Ethan Hawke racconta Blaze Foley, oscuro cantautore texano che è stato un riferimento per molti talenti come Merle Haggard e Willie Nelson; morto nel 1989 a 39 anni, non voleva essere una star, voleva diventare una leggenda della musica country.
Hawke, per il suo terzo lungometraggio di finzione, trae ispirazione dal romanzo Living in the Woods in a Tree scritto da Sybil Rosen (qui interpretata da Alia Shawkat), attrice e artista teatrale, compagna di vita del non facile Blaze (Ben Dickey, un orso attore e musicista).

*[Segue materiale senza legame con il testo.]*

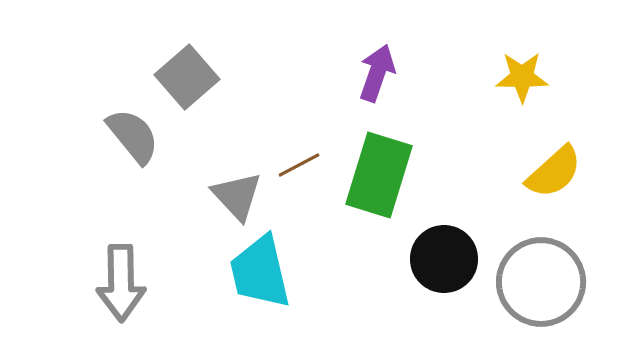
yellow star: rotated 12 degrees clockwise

Un soggetto interessante che ha mosso il regista per il suo legame con Blaze e lo stato del Texas.
Attraverso tre piani temporali, registicamente giocati in flashback dentro flashback, il futuro (dopo la morte di Blaze), il presente e il passato (che dopo un accenno all’infanzia difficile del protagonista – cammina zoppo a seguito di una poliomelite, la trama si concentra sulla storia d’amore con Sybil e la sua travagliata carriera come musicista). Blaze ha un dono, lo si capisce dal primo accordo con la chitarra, dal tono della voce, da quello che compone. Le ballate, da lui scritte e cantate, accompagnano la narrazione della vita sballata, tra fumo e alcool: promessa precoce, successo, tradimento, autodistruzione, redenzione e morte.
C’è malinconia e solitudine nei suoi testi; e c’è anche un senso di tenerezza nostalgica, affettuosa nella regia di Hawke.
Insomma un elogio veritiero, un po’ indulgente nella sua gentilezza, ma apprezziamo la volontà di Ethan Hawke di aver voluto raccontare l’uomo, esplorando la sua vita.